__Work order__.
Repeat exactly, and only, the lines of the entries below from the one with "Figure 6. Time" through the one with "Fig 3. (A) Schematic", both ends included.

__Available data__.
===

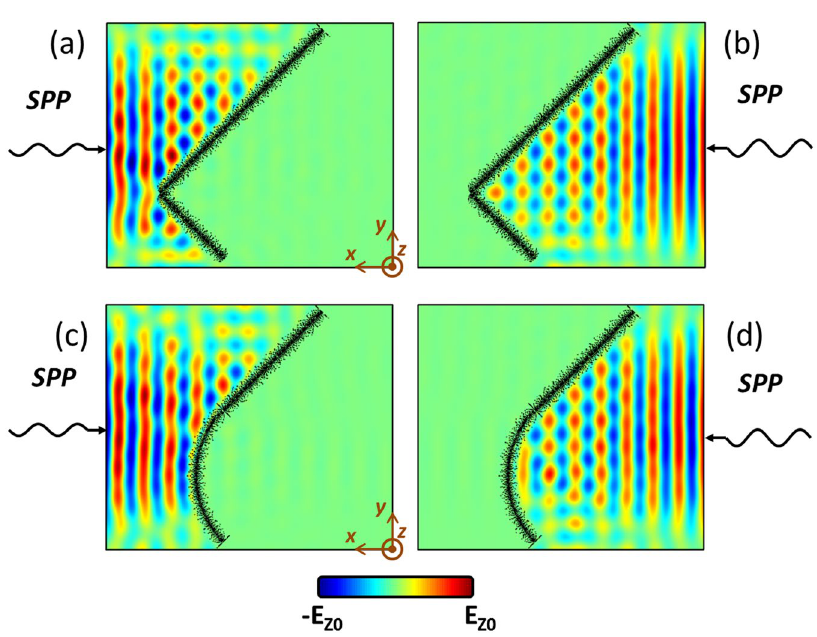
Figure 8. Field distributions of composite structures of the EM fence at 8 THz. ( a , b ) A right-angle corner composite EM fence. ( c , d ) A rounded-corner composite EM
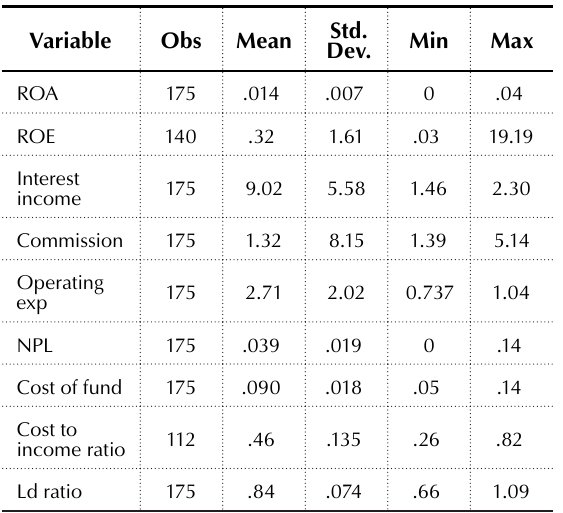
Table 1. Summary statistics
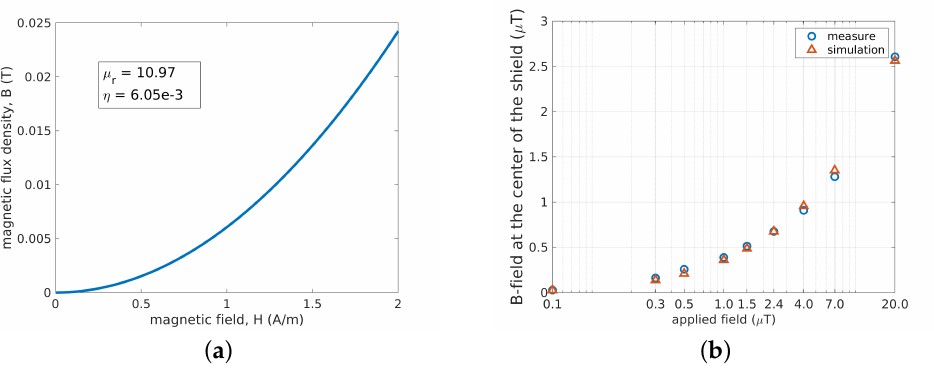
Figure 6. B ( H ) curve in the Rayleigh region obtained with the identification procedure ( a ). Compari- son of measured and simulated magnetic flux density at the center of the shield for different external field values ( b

===

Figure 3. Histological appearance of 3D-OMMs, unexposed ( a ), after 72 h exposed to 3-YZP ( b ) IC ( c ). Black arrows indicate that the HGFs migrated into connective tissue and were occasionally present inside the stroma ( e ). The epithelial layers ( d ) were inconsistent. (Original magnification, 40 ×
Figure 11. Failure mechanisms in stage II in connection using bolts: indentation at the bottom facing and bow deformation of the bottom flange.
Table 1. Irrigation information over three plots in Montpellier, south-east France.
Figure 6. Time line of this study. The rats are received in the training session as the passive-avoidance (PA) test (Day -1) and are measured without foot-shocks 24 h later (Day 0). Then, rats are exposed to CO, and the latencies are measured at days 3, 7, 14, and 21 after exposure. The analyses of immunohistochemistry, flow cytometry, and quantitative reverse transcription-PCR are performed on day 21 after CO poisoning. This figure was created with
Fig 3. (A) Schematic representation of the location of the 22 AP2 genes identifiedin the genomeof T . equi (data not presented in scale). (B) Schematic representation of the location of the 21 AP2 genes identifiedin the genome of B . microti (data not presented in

===

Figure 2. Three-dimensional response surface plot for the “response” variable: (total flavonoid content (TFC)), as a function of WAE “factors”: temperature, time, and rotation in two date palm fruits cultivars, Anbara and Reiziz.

===

__Solved exercise__.
Figure 6. Time line of this study. The rats are received in the training session as the passive-avoidance (PA) test (Day -1) and are measured without foot-shocks 24 h later (Day 0). Then, rats are exposed to CO, and the latencies are measured at days 3, 7, 14, and 21 after exposure. The analyses of immunohistochemistry, flow cytometry, and quantitative reverse transcription-PCR are performed on day 21 after CO poisoning. This figure was created with
Fig 3. (A) Schematic representation of the location of the 22 AP2 genes identifiedin the genomeof T . equi (data not presented in scale). (B) Schematic representation of the location of the 21 AP2 genes identifiedin the genome of B . microti (data not presented in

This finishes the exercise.